Rewrite the lines of each item below, replacing "common name" with "vernacular name" and keeping everything else unchanged. Omit the pictures from your output.
* * * * *
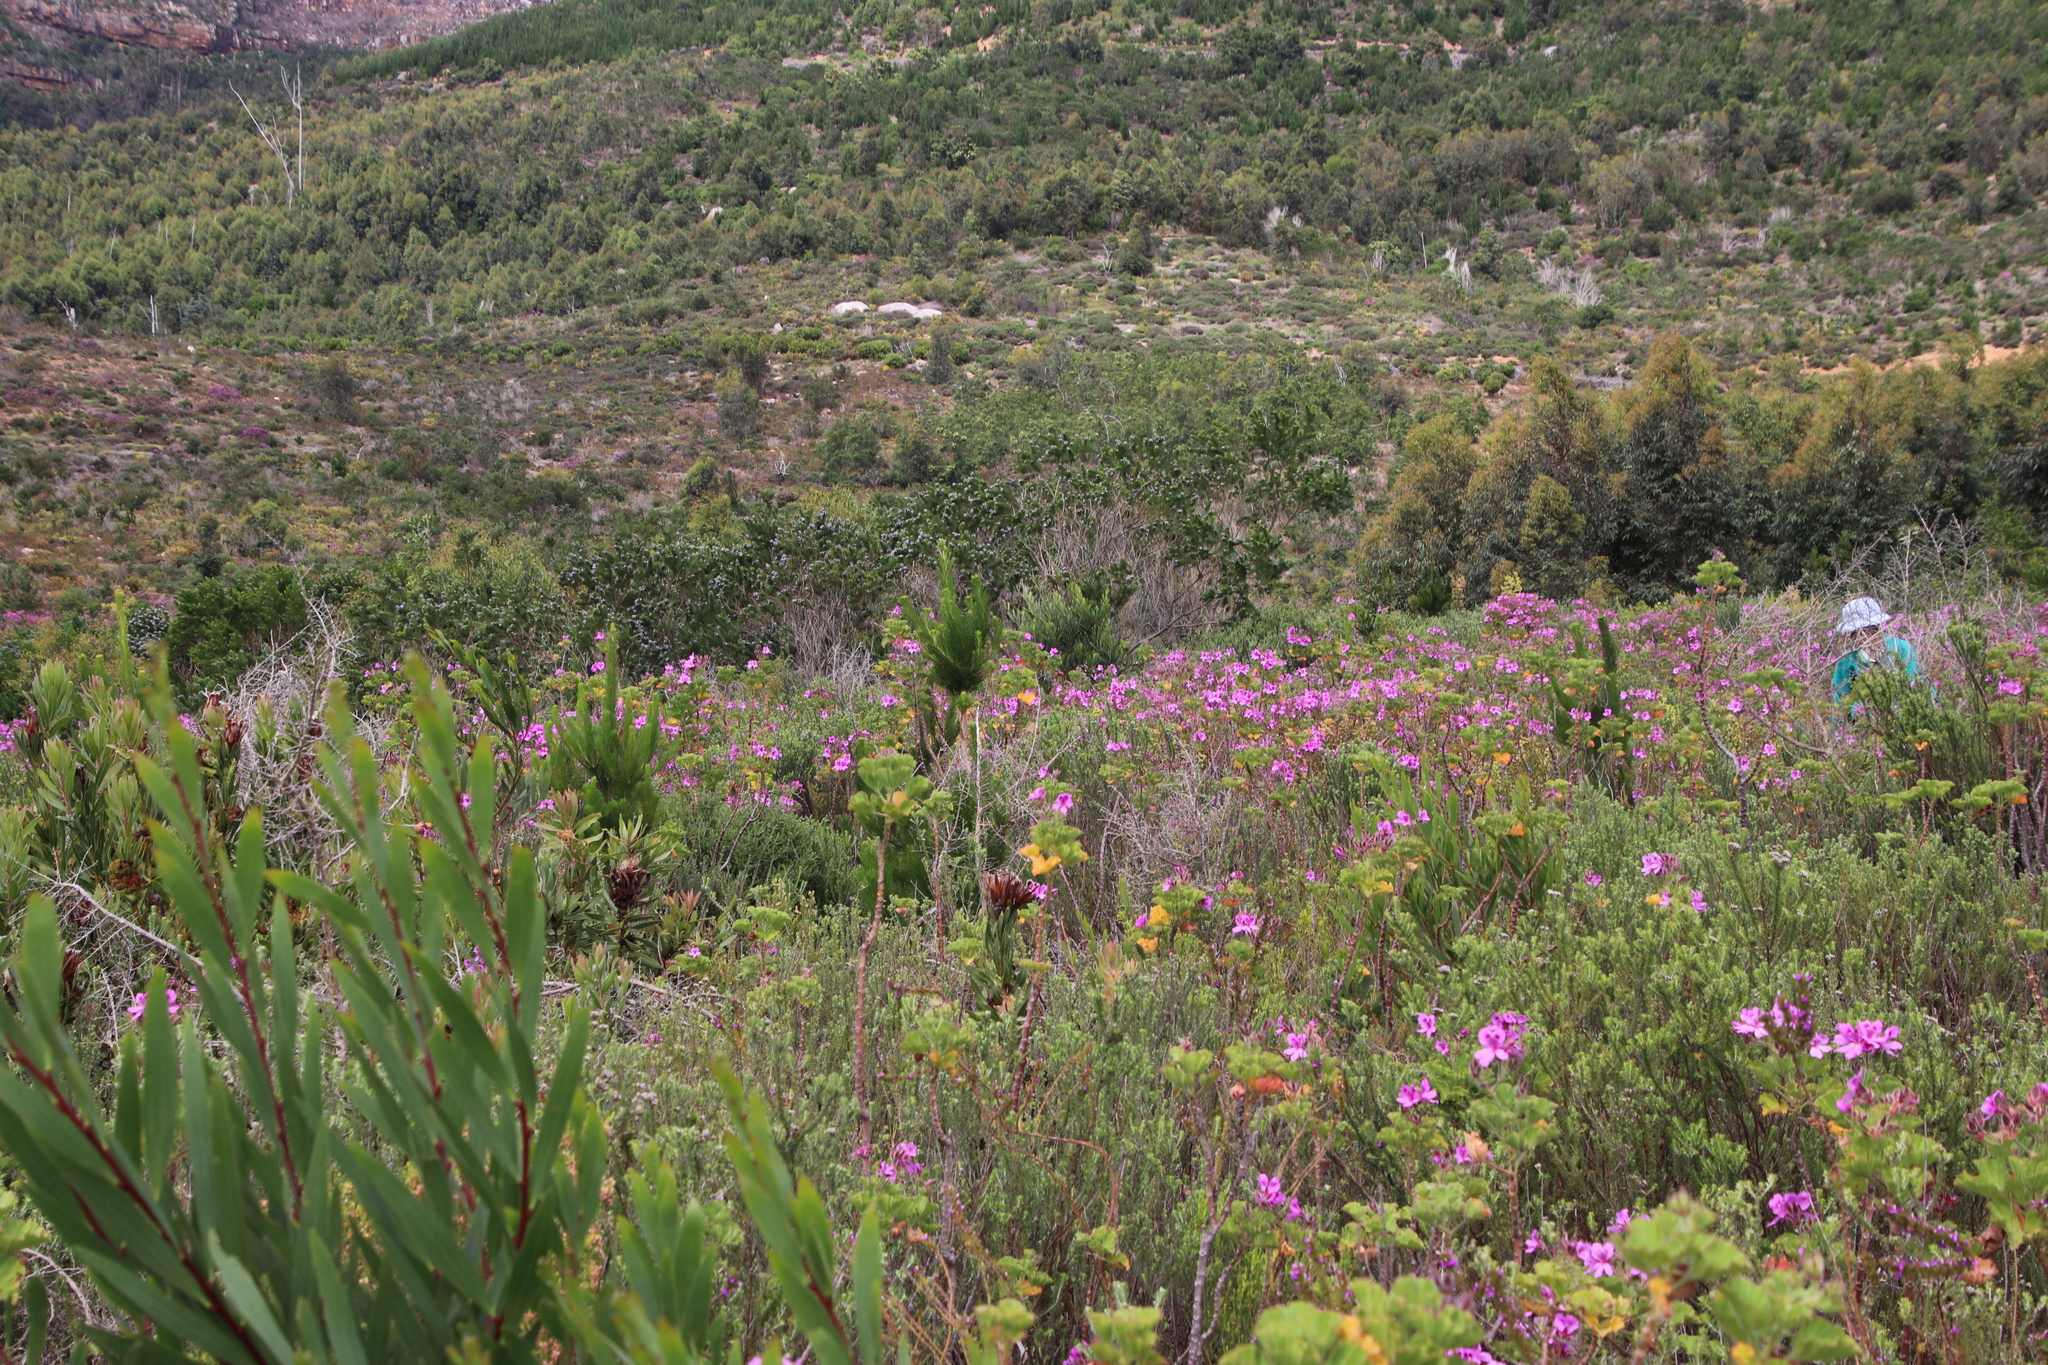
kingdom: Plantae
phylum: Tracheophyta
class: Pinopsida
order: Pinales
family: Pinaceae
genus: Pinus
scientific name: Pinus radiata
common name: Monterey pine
* * * * *
Response for this exercise =
kingdom: Plantae
phylum: Tracheophyta
class: Pinopsida
order: Pinales
family: Pinaceae
genus: Pinus
scientific name: Pinus radiata
vernacular name: Monterey pine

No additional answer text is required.